Captain Stockwell sent a report on 30 May 1779 from Skenesborough, telling of his arrival at his post on 6 May. He was short of men as few of the promised troops from other brigades had arrived, and requested his other men could join him “as Duty is very Hard here”. His scouts had been busy but had no enemy activities to report. Showing how little some things change – “Sir, I should be glad to no in what form the pay for my men Can be got, whether by proper pay roles, or abstracks to the Pay master; likwise to no, who is my Colonel that I may Communicate to him.”

I hope these fragments of history provide a hint of what Abraham Carley must have experienced during his time in the Levies. Stockwell was a highly respected combat veteran, well aware of the demands and risks facing his levies. It seems unlikely that he would have accepted a 68 year-old man to face such challenges, especially since only a small fraction of the militia was being tasked. Then there is the rest of the record. A nearly parallel military career trajectory exists between Samuel Mallery and Abraham Carley. They were brothers-in-law, both living in Hillsdale. Samuel Mallery had married Abraham Carley’s older sister, Mary. The records show that both served as enlisted men during the Revolutionary War and as officers after it. (The following records can be found in Military Minutes of the Council of Appointment of the State of New York, 1783-1821.)

In 1777 Samuel Mallery was a Sergeant in 9th Albany Regiment. In 1786 he was a Lieutenant 2nd Class in Colonel Scott’s regiment of Columbia County. In 1791 he was a Captain in Colonel Scott’s regiment. In 1795 he was a 2nd Major in Livingston’s brigade. In 1800 he resigned from the militia.
In 1779 Abraham Carley was a Private in Levi Stockwell’s company, Van Rensselaer’s corps of levies. In 1791 he was an Ensign in Columbia County in Colonel Matthew Scott’s regiment. In 1794 he was removed (no cause cited) from Colonel Scott’s regiment.

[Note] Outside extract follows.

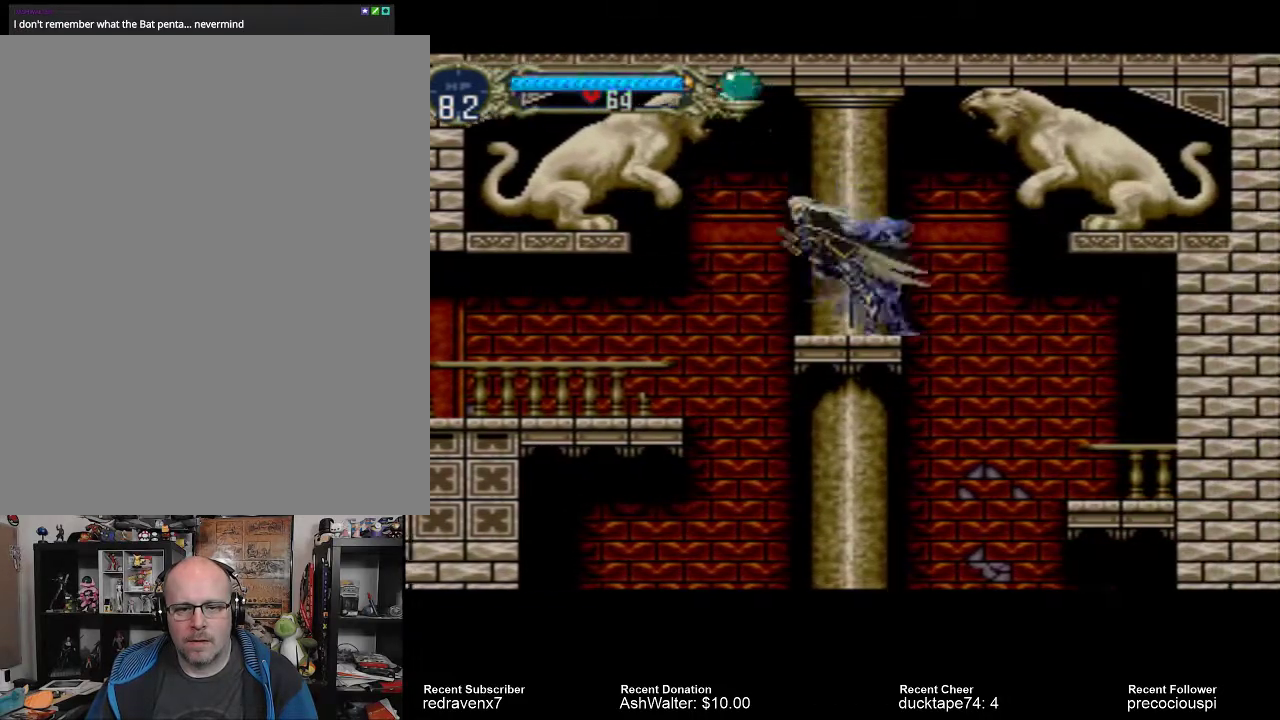
{"buttons": [], "events": [[233, "CROSS", "up"], [233, "SQUARE", "down"], [433, "SQUARE", "up"]]}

If the reader still is not convinced that it was Abraham Carley, Junior, who was in the Levies, there was a law regulating the militia. (New York In The Revolution as Colony and State by James A. Roberts, 1888, page 122) “10 Aug 1776. Whereas a number of the Inhabitants of this State by removing from one County to another have by that means avoided Military duty in either to the great injury of this State, Therefore be it Resolved and it is hereby Resolved that every person between the age of 16 & 50 abiding & continuing in any County for the space of 14 days be enrolled and appear in the Militia of the County in which he so abided under the penalty of 40s for every day’s difference on which he or they shall not be so enrolled once after notice is given him or them by the Officer of the Beat in which they shall reside, Provided always that this Resolution shall not extend to such persons as are in the Service of this State or of the Continental Congress.” (Emphasis added)

This law could have been presented earlier in this post, but think of how much interesting information might have been missed! Anyone interested in further reading ought to try Walter Edmonds’ rich novel Drums Along the Mohawk.